I know what comes out of china can be propaganda but I distinctly remember seeing an article about a mother who had managed to keep her baby unnoticed and when she gave birth, a state apparatchik was there to inject poison into its scalp as the baby crowned so that it would be counted as a pre birth loss. The mother was utterly distraught

I’m not entirely sure the Chinese leadership are human, they certainly don’t act like it. And our leaders look up to their ppl it’s on freedom to emulate
I hope they go extinct
 
I know what comes out of china can be propaganda but I distinctly remember seeing an article about a mother who had managed to keep her baby unnoticed and when she gave birth, a state apparatchik was there to inject poison into its scalp as the baby crowned so that it would be counted as a pre birth loss. The mother was utterly distraught
As much as it makes them evil to individually poison each baby in an operating room I believe it’s much more realistic they toss the live babies down the baby trash tube to be hauled off and burned as biohazard. They might have moved onto crushing the skulls with the baby smasher like America. Knowing the Chinese, they would consider it a waste of poison.
 
I know what comes out of china can be propaganda but I distinctly remember seeing an article about a mother who had managed to keep her baby unnoticed and when she gave birth, a state apparatchik was there to inject poison into its scalp as the baby crowned so that it would be counted as a pre birth loss. The mother was utterly distraught

I’m not entirely sure the Chinese leadership are human, they certainly don’t act like it. And our leaders look up to their ppl it’s on freedom to emulate
I hope they go extinct
Jesus fuck oterly i just spent 15 minutes just holding my kid after reading this. I can't imagine how is it for that woman experiencing it .

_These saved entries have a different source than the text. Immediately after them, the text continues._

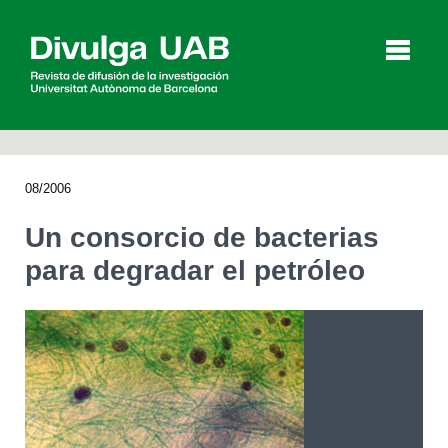
p
a
l
08/2006
Artículos
Entrevistas
Vídeos
Un consorcio de bacterias
para degradar el petróleo
Agenda
English
Català
BUSCAR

This shit is soul crushing by just reading it.
 
324 million Chinese women were fitted with intrauterine devices (IUDs) and 107 million underwent tubal ligations to prevent pregnancy.

A quick Google says 660 million females in China. HALF of them were fitted with IUDs, plus an additional 100m had their tubes tied? That's 2/3 of your female population - I'm sure that some number of those IUDs have come out, but those were probably women taking themselves out of the market during peak fertility and risking permanent infertility in the process.

There's probably some overlap (going from IUD > tie), but I don't know how you come back from that, even if your fertile women were suddenly willing to have more than two children. Jaw dropping.
 
You could have had a lot more women if you didn't femicide a shitload of baby girls, China.
Wouldn't matter, Chinese women are, like seemingly all East Asian women these days, primed to despise marriage and children.

One child should have ended in 2008, 2010 at the absolute latest and honestly should have been a 2-3 child policy if ever implemented.

The CCP absolutely FUCKED its population demographics and is now reaching Japanese/S. Korean fertility/birthrates a solid decade or two ahead of schedule.

Retards
 
Western chinks will probably settle for central asians like kazhaks, they are having a population boom as of late, with a tfr of over 3, good relations with China already, and would like to have their money coming from a place that isn't Russis. Kazakh girls are also rather pretty and have the same height as chink girls, so insecure chink dude wouldn't have to worry about that.
Nope, they're Islamic/Muslim and most Central Asians don't like the Chinese much and would rather sell their unwanted daughters semi locally or to Russian brothels
 
Any time you're tempted to think of the Chinese as supersmart ultra-masterminds, remember that they didn't figure out until 2015 that each generation being 50% smaller than the last is a bad idea. However, note that our elites haven't figured this out yet.
Our elites just import the 3rd world constantly then get shocked when they end up living in the 3rd world.